Analysing the dynamics and relative influence of variables affecting ecosystem responses using functional PCA and boosted regression trees: A seagrass case study
Methods in Ecology and Evolution
School of Science / Centre for Marine Ecosystems Research
- Understanding the relative influence of variables on ecosystem responses and the dynamics of their effect is necessary for effective ecosystem monitoring and management. Also known as causal pathways analysis, we develop an approach using functional Principal Components Analysis (fPCA) and machine learning within a scenario analysis framework.
- fPCA is used to identify most influential variables for correlated, non‐homogenoeus and nonlinear time series data characteristic of complex ecosystems. Hierarchical clustering of fPCA scores reveals groups of more homogeneous scenarios and similarly influential variables. The resultant subset of variables helps to overcome model identifiability problems when analysing time‐lagged effects using Boosted Regression Trees (BRT).
- We use simulated data generated by a Dynamic Bayesian Network (DBN) of ecological windows for seagrass ecosystems given dredging stressors; 3,024 scenarios with 75 state variables are analysed.
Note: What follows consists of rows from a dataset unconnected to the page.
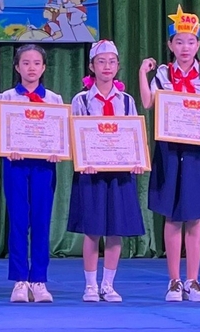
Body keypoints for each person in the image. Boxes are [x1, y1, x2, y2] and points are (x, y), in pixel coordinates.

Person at [139, 5, 200, 302]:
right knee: (172, 215)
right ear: (170, 45)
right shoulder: (163, 74)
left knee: (194, 216)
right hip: (169, 148)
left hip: (198, 151)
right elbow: (148, 103)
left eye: (190, 42)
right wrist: (142, 73)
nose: (185, 47)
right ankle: (174, 281)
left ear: (198, 45)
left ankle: (193, 280)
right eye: (179, 42)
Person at [67, 40, 146, 303]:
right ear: (92, 66)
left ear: (118, 66)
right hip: (91, 172)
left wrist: (137, 159)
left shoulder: (127, 100)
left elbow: (134, 134)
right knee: (92, 229)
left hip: (120, 172)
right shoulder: (81, 100)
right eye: (101, 62)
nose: (107, 66)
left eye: (112, 61)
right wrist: (83, 160)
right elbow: (75, 135)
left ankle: (108, 285)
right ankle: (90, 285)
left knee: (116, 229)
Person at [0, 44, 63, 303]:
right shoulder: (7, 97)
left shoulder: (54, 100)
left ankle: (39, 280)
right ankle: (20, 280)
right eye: (25, 63)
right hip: (16, 166)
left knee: (42, 221)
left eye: (36, 63)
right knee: (19, 221)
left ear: (44, 68)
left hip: (44, 166)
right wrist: (6, 145)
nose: (31, 68)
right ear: (17, 67)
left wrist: (58, 150)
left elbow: (62, 135)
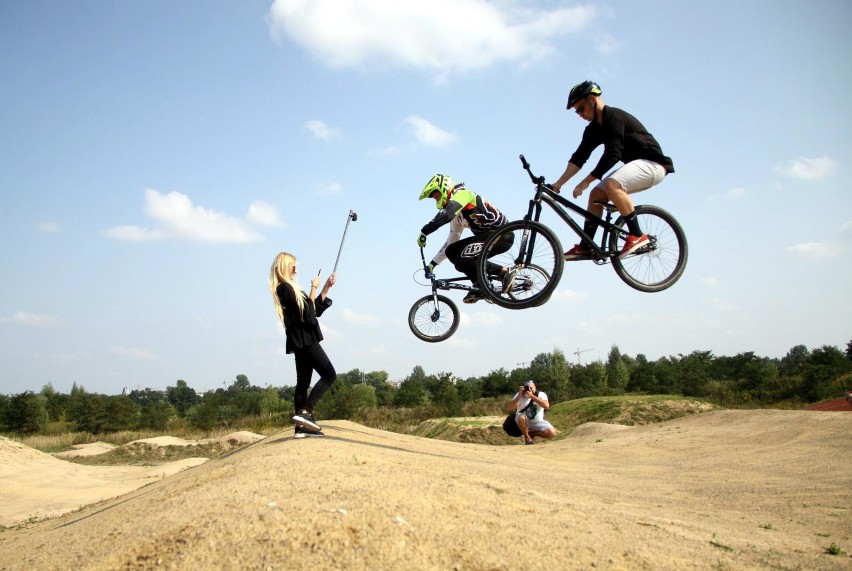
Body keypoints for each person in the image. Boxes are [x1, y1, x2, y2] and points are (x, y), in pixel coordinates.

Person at [551, 80, 674, 261]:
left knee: (611, 184)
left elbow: (612, 154)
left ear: (593, 99)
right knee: (595, 195)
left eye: (581, 109)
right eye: (577, 111)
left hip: (653, 165)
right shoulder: (593, 130)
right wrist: (559, 183)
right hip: (636, 166)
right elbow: (579, 157)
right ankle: (587, 246)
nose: (579, 114)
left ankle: (638, 235)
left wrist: (585, 181)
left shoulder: (614, 118)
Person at [417, 174, 516, 303]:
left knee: (462, 260)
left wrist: (425, 231)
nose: (437, 201)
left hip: (502, 235)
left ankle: (504, 272)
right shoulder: (456, 217)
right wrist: (433, 264)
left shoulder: (463, 194)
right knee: (452, 251)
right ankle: (479, 283)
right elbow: (451, 242)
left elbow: (445, 215)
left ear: (444, 188)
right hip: (487, 238)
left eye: (437, 196)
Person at [269, 252, 337, 438]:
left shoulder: (290, 288)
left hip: (300, 342)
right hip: (306, 341)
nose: (296, 269)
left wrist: (325, 288)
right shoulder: (285, 288)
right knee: (329, 375)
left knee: (303, 383)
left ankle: (300, 428)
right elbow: (309, 315)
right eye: (293, 265)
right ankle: (306, 412)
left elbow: (314, 311)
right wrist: (314, 288)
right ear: (284, 266)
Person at [507, 380, 557, 445]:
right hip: (522, 421)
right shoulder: (519, 395)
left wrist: (532, 396)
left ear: (535, 388)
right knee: (521, 416)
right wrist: (519, 395)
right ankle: (527, 438)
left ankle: (532, 434)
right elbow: (510, 408)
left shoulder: (541, 394)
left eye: (531, 388)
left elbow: (546, 406)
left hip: (537, 422)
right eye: (527, 388)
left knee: (552, 433)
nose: (528, 389)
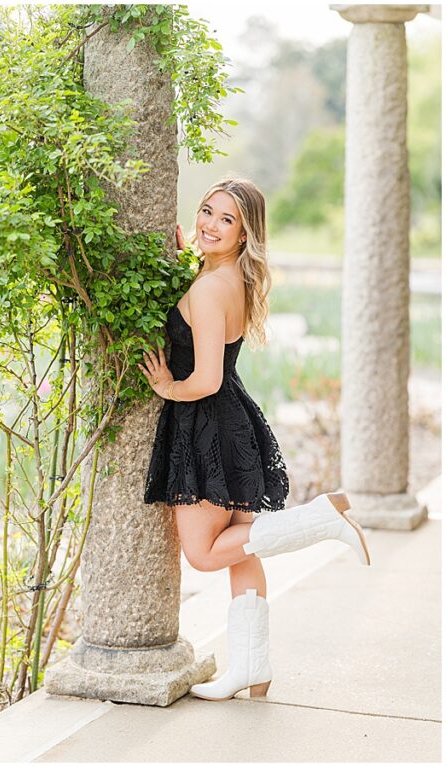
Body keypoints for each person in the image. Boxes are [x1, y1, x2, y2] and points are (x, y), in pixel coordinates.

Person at [139, 177, 370, 702]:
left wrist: (166, 386)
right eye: (207, 212)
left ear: (245, 235)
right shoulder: (225, 279)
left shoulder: (207, 287)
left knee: (203, 554)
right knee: (240, 552)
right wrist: (187, 261)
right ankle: (251, 667)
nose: (210, 225)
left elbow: (207, 380)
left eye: (226, 220)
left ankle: (318, 520)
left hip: (206, 423)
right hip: (232, 423)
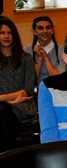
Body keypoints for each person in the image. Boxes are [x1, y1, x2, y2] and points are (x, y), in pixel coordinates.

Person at [0, 17, 38, 152]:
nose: (6, 36)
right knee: (2, 109)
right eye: (2, 33)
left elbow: (27, 90)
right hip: (6, 107)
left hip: (23, 107)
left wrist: (5, 98)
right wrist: (11, 100)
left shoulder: (26, 59)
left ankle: (7, 156)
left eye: (9, 33)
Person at [24, 16, 66, 84]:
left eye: (48, 28)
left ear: (52, 30)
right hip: (34, 92)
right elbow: (30, 81)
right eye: (40, 28)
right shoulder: (27, 50)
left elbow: (58, 79)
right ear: (34, 31)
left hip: (55, 91)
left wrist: (46, 58)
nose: (45, 31)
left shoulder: (61, 50)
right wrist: (40, 58)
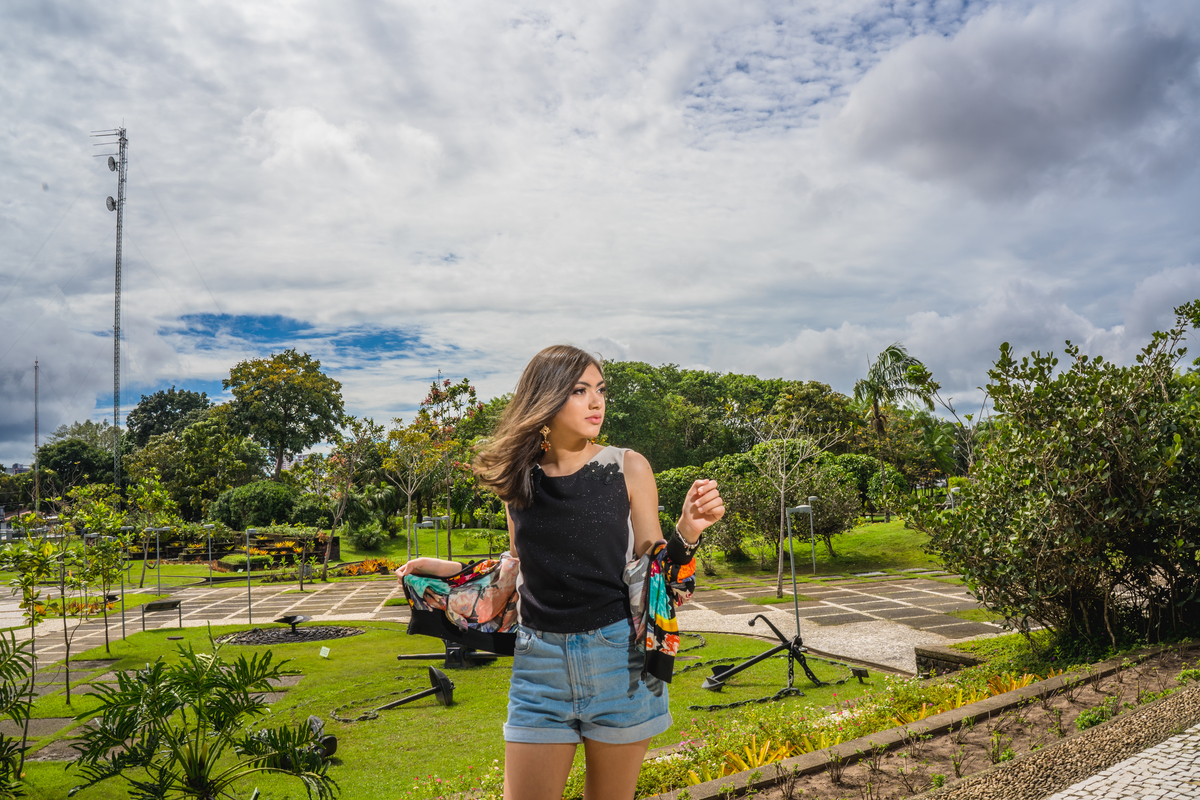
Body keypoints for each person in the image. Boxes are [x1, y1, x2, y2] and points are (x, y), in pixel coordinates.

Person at [397, 344, 724, 799]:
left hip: (618, 664)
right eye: (579, 390)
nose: (597, 402)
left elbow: (655, 578)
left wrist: (687, 531)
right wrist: (447, 571)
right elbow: (517, 570)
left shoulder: (627, 467)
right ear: (546, 398)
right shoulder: (519, 480)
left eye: (600, 390)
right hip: (539, 667)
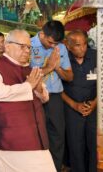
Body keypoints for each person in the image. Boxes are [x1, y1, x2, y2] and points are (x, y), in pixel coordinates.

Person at [0, 29, 56, 172]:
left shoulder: (29, 69)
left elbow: (44, 97)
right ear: (7, 46)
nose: (27, 51)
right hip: (10, 138)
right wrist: (28, 86)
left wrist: (39, 89)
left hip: (36, 136)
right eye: (22, 46)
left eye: (29, 47)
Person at [30, 20, 73, 172]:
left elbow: (69, 77)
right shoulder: (28, 45)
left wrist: (57, 67)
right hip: (34, 97)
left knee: (57, 136)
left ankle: (54, 168)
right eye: (50, 42)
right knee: (35, 136)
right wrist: (49, 67)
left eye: (56, 43)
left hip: (55, 98)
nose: (53, 46)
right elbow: (27, 76)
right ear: (42, 34)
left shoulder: (61, 48)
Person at [62, 30, 97, 172]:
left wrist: (95, 103)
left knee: (94, 145)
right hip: (72, 110)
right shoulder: (63, 59)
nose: (82, 48)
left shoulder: (96, 56)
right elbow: (57, 89)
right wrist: (74, 105)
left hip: (93, 108)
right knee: (76, 147)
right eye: (77, 45)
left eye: (84, 44)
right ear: (68, 45)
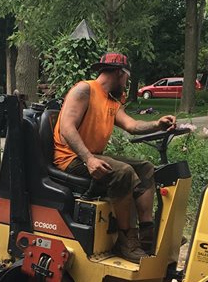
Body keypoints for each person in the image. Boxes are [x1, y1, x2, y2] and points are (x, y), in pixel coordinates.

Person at [53, 52, 176, 262]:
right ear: (120, 73)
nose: (127, 83)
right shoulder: (85, 90)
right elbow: (66, 128)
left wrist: (157, 124)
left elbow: (132, 125)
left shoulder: (111, 101)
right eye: (127, 78)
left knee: (145, 168)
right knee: (123, 173)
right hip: (71, 158)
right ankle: (125, 240)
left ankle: (146, 234)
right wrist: (89, 159)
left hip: (93, 155)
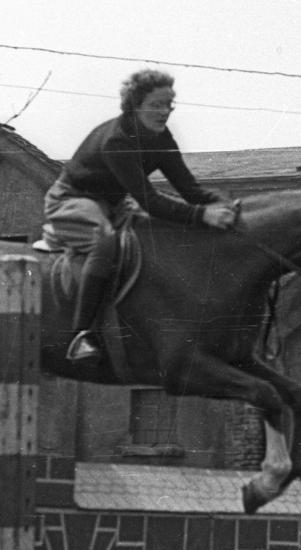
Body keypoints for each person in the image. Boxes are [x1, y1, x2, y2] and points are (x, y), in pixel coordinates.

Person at [43, 69, 237, 363]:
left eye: (169, 104)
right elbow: (152, 202)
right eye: (156, 105)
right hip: (72, 200)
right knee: (104, 240)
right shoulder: (117, 141)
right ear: (136, 105)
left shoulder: (162, 137)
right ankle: (82, 335)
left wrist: (228, 206)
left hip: (114, 203)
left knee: (154, 234)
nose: (164, 112)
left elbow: (190, 190)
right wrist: (202, 216)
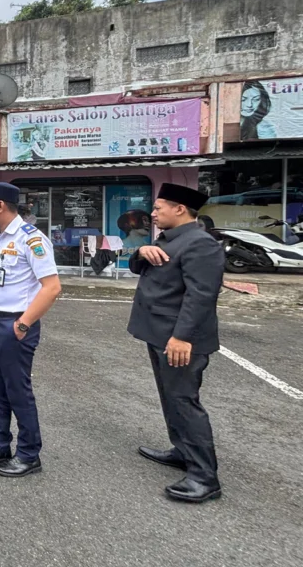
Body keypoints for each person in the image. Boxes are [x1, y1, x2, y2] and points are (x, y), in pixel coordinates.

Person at [128, 183, 224, 503]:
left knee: (184, 401)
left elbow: (201, 297)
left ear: (179, 209)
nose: (153, 214)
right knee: (170, 398)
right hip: (159, 335)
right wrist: (140, 251)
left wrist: (183, 337)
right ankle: (182, 451)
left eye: (158, 208)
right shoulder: (169, 238)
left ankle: (204, 477)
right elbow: (137, 267)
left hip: (178, 339)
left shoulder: (199, 244)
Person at [0, 182, 62, 478]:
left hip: (14, 324)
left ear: (0, 205)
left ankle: (29, 453)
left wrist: (23, 324)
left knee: (17, 390)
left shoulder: (30, 239)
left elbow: (52, 287)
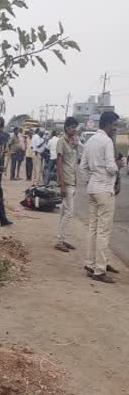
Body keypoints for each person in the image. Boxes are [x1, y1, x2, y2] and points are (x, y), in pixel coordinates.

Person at [79, 111, 124, 283]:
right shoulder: (106, 141)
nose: (115, 128)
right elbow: (112, 168)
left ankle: (91, 264)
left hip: (93, 189)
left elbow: (82, 167)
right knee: (104, 231)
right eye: (114, 125)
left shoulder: (90, 141)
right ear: (107, 124)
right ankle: (99, 270)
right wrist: (120, 164)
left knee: (93, 228)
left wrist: (92, 177)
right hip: (104, 189)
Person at [55, 119, 78, 252]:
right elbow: (59, 164)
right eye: (72, 127)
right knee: (69, 212)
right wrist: (62, 184)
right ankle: (60, 240)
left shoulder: (73, 142)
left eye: (75, 127)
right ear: (66, 128)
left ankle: (61, 239)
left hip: (73, 180)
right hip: (67, 182)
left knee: (64, 212)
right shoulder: (61, 142)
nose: (74, 130)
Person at [0, 117, 13, 226]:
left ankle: (3, 219)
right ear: (3, 124)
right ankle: (2, 219)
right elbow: (6, 152)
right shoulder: (5, 136)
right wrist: (5, 167)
The BRT demonstrated a high level of fit (R² ≈ 0.97, MSE ≈ 0.16), supporting the validity of influential variables identified by fPCA. Influential variables identified included genus, location type, light, growth and seed. Six consecutive months of positive growth and adequate light were important for predicting states of high or moderate population.
- Compared to traditional scenario analysis and sensitivity analysis approaches, our approach simultaneously enabled capture of n‐way interactions while accounting for time correlations. Although some variables and their dynamics agreed with existing knowledge, new variables and/or time lags of their effects were identified, corresponding to opportunities for further investigation as well as informing monitoring and management. Although we demonstrate our method on state variables with DBN simulated data, it is equally applicable to general time series data.